Es gibt Tage, an denen einem recht einfache Sachen verdammt schwer fallen. Morgens die Augen zu öffnen, wenn man zur Schule muss, zum Beispiel. Oder jemanden zu grüßen, den man eigentlich kennt. Es sind ganz einfache Dinge, aber manchmal fühlt man sich wie gehemmt. Solche Tage hatte ich innerhalb der letzten Monate genug.

Gestern habe ich Dex angeschrien und ihn gebeten, mich einfach in meinem Zimmer verrecken zu lassen, aber geholfen hat das weder mir noch ihm.
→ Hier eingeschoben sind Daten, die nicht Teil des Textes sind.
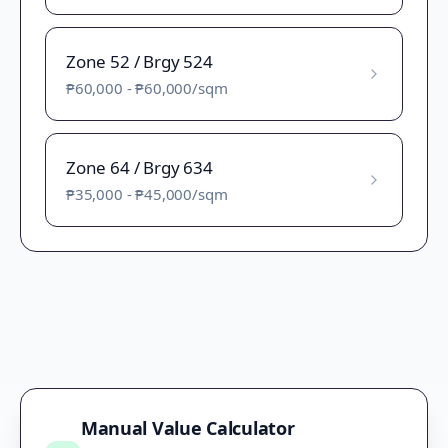
Zone 52 / Brgy 524
₱60,000
-
₱60,000
/sqm
Zone 64 / Brgy 634
₱35,000
-
₱45,000
/sqm
Manual Value Calculator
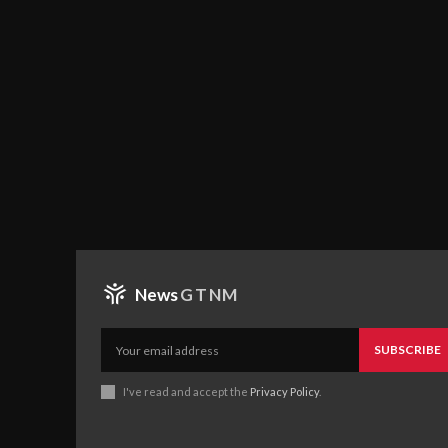
News
GTNM
SUBSCRIBE
I've read and accept the
Privacy Policy
.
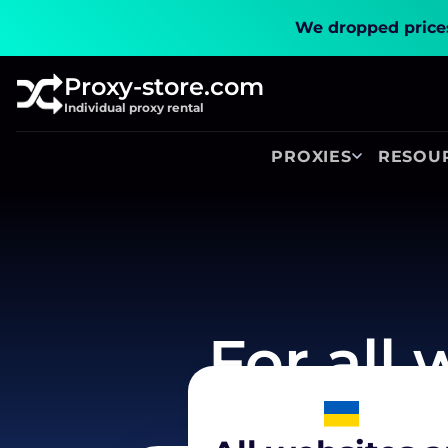
We dropped prices
Proxy-store.com
Individual proxy rental
PROXIES
RESOU
For all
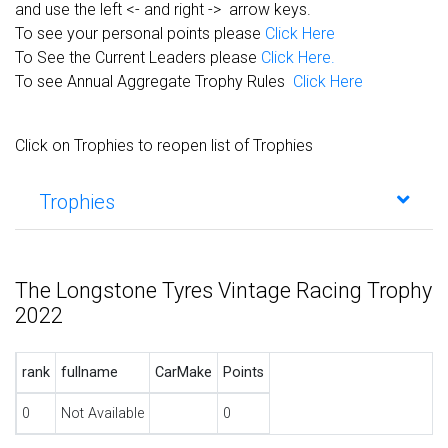
and use the left <- and right -> arrow keys.
To see your personal points please
Click Here
To See the Current Leaders please
Click Here.
To see Annual Aggregate Trophy Rules
Click Here
Click on Trophies to reopen list of Trophies
Trophies
The Longstone Tyres Vintage Racing Trophy
2022
rank
fullname
CarMake
Points
0
Not Available
0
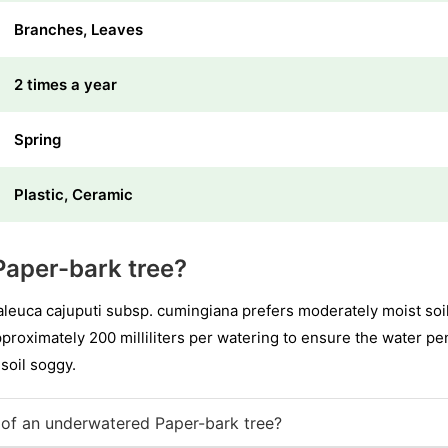
Branches, Leaves
2 times a year
Spring
Plastic, Ceramic
Paper-bark tree?
euca cajuputi subsp. cumingiana prefers moderately moist soil
pproximately 200 milliliters per watering to ensure the water p
 soil soggy.
of an underwatered Paper-bark tree?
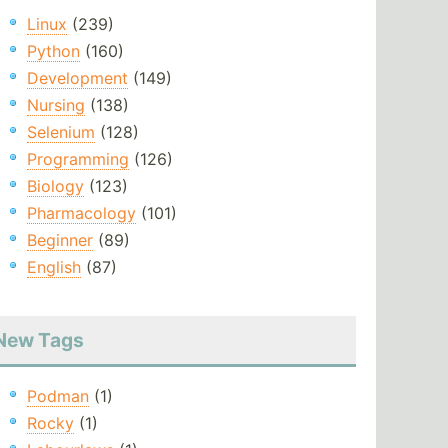
Linux
(239)
Python
(160)
Development
(149)
Nursing
(138)
Selenium
(128)
Programming
(126)
Biology
(123)
Pharmacology
(101)
Beginner
(89)
English
(87)
New Tags
Podman
(1)
Rocky
(1)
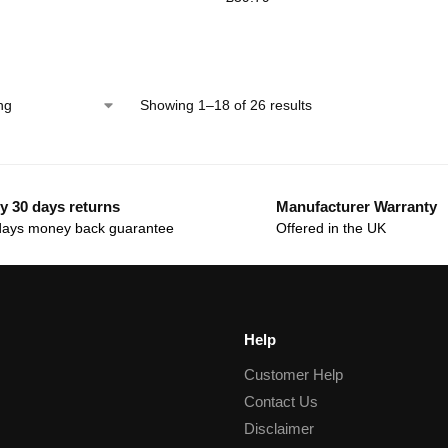
Showing 1–18 of 26 results
y 30 days returns
Manufacturer Warranty
days money back guarantee
Offered in the UK
Help
Customer Help
Contact Us
Disclaimer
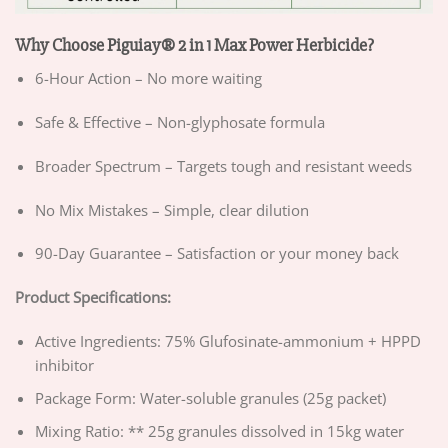
Why Choose Piguiay® 2 in 1 Max Power Herbicide?
6-Hour Action – No more waiting
Safe & Effective – Non-glyphosate formula
Broader Spectrum – Targets tough and resistant weeds
No Mix Mistakes – Simple, clear dilution
90-Day Guarantee – Satisfaction or your money back
Product Specifications:
Active Ingredients: 75% Glufosinate-ammonium + HPPD
inhibitor
Package Form: Water-soluble granules (25g packet)
Mixing Ratio: ** 25g granules dissolved in 15kg water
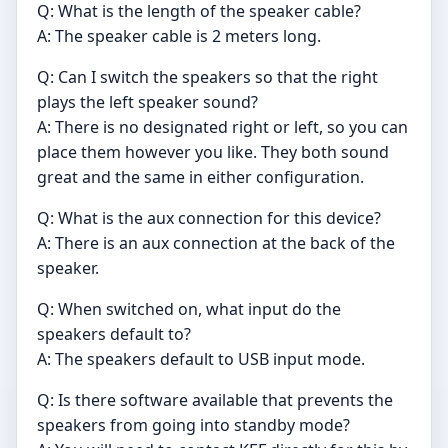
Q: What is the length of the speaker cable?
A: The speaker cable is 2 meters long.
Q: Can I switch the speakers so that the right
plays the left speaker sound?
A: There is no designated right or left, so you can
place them however you like. They both sound
great and the same in either configuration.
Q: What is the aux connection for this device?
A: There is an aux connection at the back of the
speaker.
Q: When switched on, what input do the
speakers default to?
A: The speakers default to USB input mode.
Q: Is there software available that prevents the
speakers from going into standby mode?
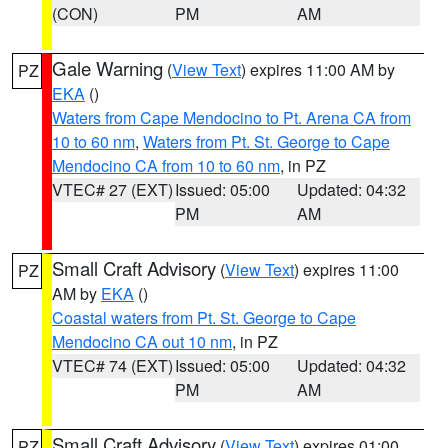
(CON)
PM
AM
Gale Warning
(
View Text
) expires 11:00 AM by
PZ
EKA
()
Waters from Cape Mendocino to Pt. Arena CA from
10 to 60 nm
,
Waters from Pt. St. George to Cape
Mendocino CA from 10 to 60 nm
, in PZ
VTEC# 27 (EXT)
Issued: 05:00
Updated: 04:32
PM
AM
Small Craft Advisory
(
View Text
) expires 11:00
PZ
AM by
EKA
()
Coastal waters from Pt. St. George to Cape
Mendocino CA out 10 nm
, in PZ
VTEC# 74 (EXT)
Issued: 05:00
Updated: 04:32
PM
AM
Small Craft Advisory
(
View Text
) expires 01:00
PZ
Ich hätte nur „Okay" sagen und nicht protestieren dürfen, dann wäre jetzt einiges leichter. In diesem Moment habe ich nicht einmal verstanden, wieso sich alles in mir dagegen gesträubt hat, einfach mitzukommen. Jetzt weiß ich allerdings, wovor ich Angst hatte. Ich bin mit dem gesamten Literaturkurs in Edinburgh und habe das Gefühl, sie alle sehen mich an wie Porzellan. Passt bloß auf, dass Phil nicht runter fällt, sonst bricht er noch!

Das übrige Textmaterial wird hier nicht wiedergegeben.